The recommended installation method is Flatpak via Flathub:

# Install from Flathub (recommended)
flatpak install flathub io.github.mpobaschnig.Vaults

You must also install at least one encryption backend separately. Vaults itself provides no encryption — it is a frontend only:

# Debian / Ubuntu — install one or both backends
sudo apt install gocryptfs
sudo apt install cryfs

# Fedora
sudo dnf install gocryptfs
sudo dnf install cryfs

# macOS
brew install gocryptfs
brew install cryfs

# Arch Linux
sudo pacman -S gocryptfs
sudo pacman -S cryfs

# Nix
nix-env -iA nixpkgs.vaults

On Debian and Fedora, gocryptfs is available in the standard repositories and is the simpler choice for local or USB vaults. cryfs is the better option if you plan to sync your vault with a cloud storage provider.

Usage

Creating a vault

Launch Vaults and click the + button to create a new vault.

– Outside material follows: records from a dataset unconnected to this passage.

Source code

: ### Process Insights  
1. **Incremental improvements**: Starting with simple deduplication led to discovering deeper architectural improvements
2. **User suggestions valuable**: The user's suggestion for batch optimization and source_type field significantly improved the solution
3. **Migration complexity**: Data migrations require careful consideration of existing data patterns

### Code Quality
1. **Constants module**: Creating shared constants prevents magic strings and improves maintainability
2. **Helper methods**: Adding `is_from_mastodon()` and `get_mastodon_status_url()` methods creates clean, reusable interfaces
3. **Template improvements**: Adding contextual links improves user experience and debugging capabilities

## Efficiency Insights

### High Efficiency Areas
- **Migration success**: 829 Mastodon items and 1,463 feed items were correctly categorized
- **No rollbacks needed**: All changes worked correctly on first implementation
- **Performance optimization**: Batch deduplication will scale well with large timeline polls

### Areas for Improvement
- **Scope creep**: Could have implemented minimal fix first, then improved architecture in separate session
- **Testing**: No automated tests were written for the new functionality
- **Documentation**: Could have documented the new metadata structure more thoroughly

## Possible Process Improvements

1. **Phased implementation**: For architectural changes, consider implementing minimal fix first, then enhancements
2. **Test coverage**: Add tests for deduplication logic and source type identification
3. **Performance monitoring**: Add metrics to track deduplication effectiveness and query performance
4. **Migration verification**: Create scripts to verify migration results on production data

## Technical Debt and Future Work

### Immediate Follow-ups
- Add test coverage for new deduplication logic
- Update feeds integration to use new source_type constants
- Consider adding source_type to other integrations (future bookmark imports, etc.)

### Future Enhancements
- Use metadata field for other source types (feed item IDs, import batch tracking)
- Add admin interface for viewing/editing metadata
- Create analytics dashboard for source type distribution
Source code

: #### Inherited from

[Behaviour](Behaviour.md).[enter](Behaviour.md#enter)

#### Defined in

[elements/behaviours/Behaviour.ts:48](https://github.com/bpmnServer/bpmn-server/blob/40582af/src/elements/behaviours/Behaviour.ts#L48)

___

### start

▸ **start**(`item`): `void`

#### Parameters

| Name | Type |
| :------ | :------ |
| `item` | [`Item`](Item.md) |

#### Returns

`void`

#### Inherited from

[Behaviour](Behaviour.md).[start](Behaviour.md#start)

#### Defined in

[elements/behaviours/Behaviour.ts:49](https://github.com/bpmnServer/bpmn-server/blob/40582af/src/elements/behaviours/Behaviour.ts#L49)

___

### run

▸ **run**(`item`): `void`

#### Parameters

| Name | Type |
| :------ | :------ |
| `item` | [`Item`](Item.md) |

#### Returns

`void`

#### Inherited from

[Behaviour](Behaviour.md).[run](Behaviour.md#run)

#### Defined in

You will be prompted to:

1. Choose a name for the vault.
2. Select an encryption backend (gocryptfs or CryFS).
3. Pick an encrypted directory — where the scrambled files will live (e.g. inside a Dropbox folder or on a USB drive).
4. Pick a mount point — an empty directory where the decrypted contents will appear when the vault is open.
5. Set a password.

# Manually create the directories before opening Vaults if they don't exist
mkdir -p ~/Dropbox/my-vault-encrypted
mkdir -p ~/my-vault-unlocked

Mounting and unmounting

Click Unlock next to a vault, enter the password, and the decrypted files appear at the mount point. Click Lock to unmount and re-encrypt. Files written to the mount point are encrypted on the fly and stored in the encrypted directory.

Running Vaults from the terminal

# If installed via Flatpak
flatpak run io.github.mpobaschnig.Vaults

Choosing a backend

gocryptfs is the right default for most users — it is faster and its encrypted filenames map one-to-one with plaintext files, which makes incremental sync efficient. CryFS is the better choice when you want to hide metadata (directory tree, file sizes) from a cloud provider, or when you are storing highly sensitive documents and want full structural deniability.

Security notes

• Vaults is a convenience frontend — the security guarantees come entirely from gocryptfs or CryFS, both of which have undergone independent security audits.
• Always keep a backup of your encrypted directory. If the encrypted data is corrupted (e.g. a failed disk), there is no recovery without a backup.
• The mount point should be an empty directory that only exists while the vault is unlocked; do not store other files there.
• Use a strong, unique password. Neither backend stores a recovery key by default.